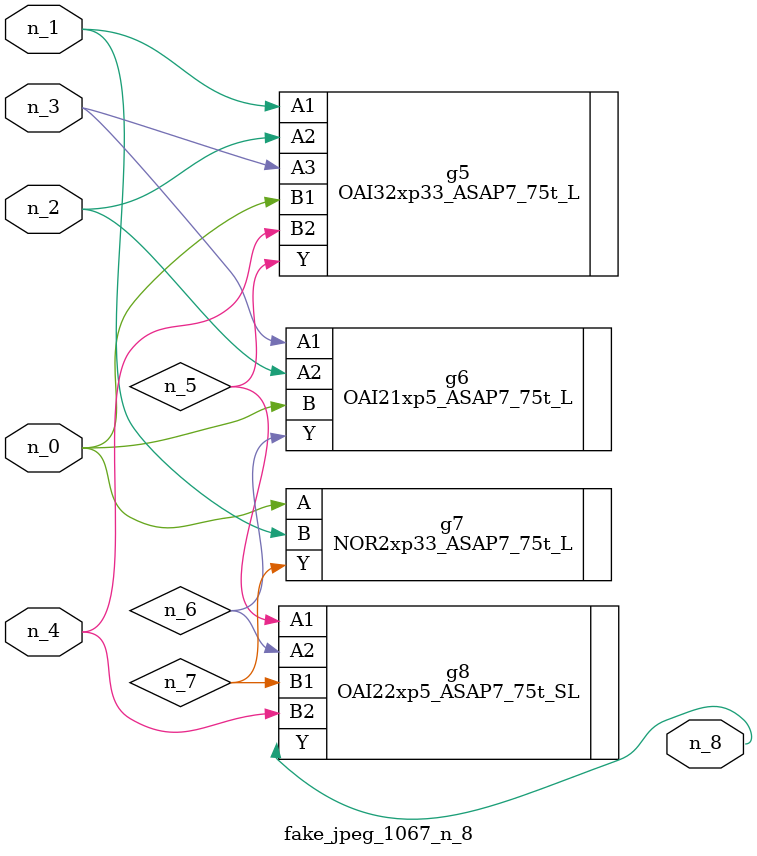
<source format=v>
module fake_jpeg_1067_n_8 (n_3, n_2, n_1, n_0, n_4, n_8);

input n_3;
input n_2;
input n_1;
input n_0;
input n_4;

output n_8;

wire n_6;
wire n_5;
wire n_7;

OAI32xp33_ASAP7_75t_L g5 ( 
.A1(n_1),
.A2(n_2),
.A3(n_3),
.B1(n_0),
.B2(n_4),
.Y(n_5)
);

OAI21xp5_ASAP7_75t_L g6 ( 
.A1(n_3),
.A2(n_2),
.B(n_0),
.Y(n_6)
);

NOR2xp33_ASAP7_75t_L g7 ( 
.A(n_0),
.B(n_1),
.Y(n_7)
);

OAI22xp5_ASAP7_75t_SL g8 ( 
.A1(n_5),
.A2(n_6),
.B1(n_7),
.B2(n_4),
.Y(n_8)
);


endmodule
</source>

PROBLEM >>
Repeat the records in full, exactly as they appear, but with the pictures removed.

COMPLETED EXERCISE >>
<source format=v>
module fake_jpeg_1067_n_8 (n_3, n_2, n_1, n_0, n_4, n_8);

input n_3;
input n_2;
input n_1;
input n_0;
input n_4;

output n_8;

wire n_6;
wire n_5;
wire n_7;

OAI32xp33_ASAP7_75t_L g5 ( 
.A1(n_1),
.A2(n_2),
.A3(n_3),
.B1(n_0),
.B2(n_4),
.Y(n_5)
);

OAI21xp5_ASAP7_75t_L g6 ( 
.A1(n_3),
.A2(n_2),
.B(n_0),
.Y(n_6)
);

NOR2xp33_ASAP7_75t_L g7 ( 
.A(n_0),
.B(n_1),
.Y(n_7)
);

OAI22xp5_ASAP7_75t_SL g8 ( 
.A1(n_5),
.A2(n_6),
.B1(n_7),
.B2(n_4),
.Y(n_8)
);


endmodule
</source>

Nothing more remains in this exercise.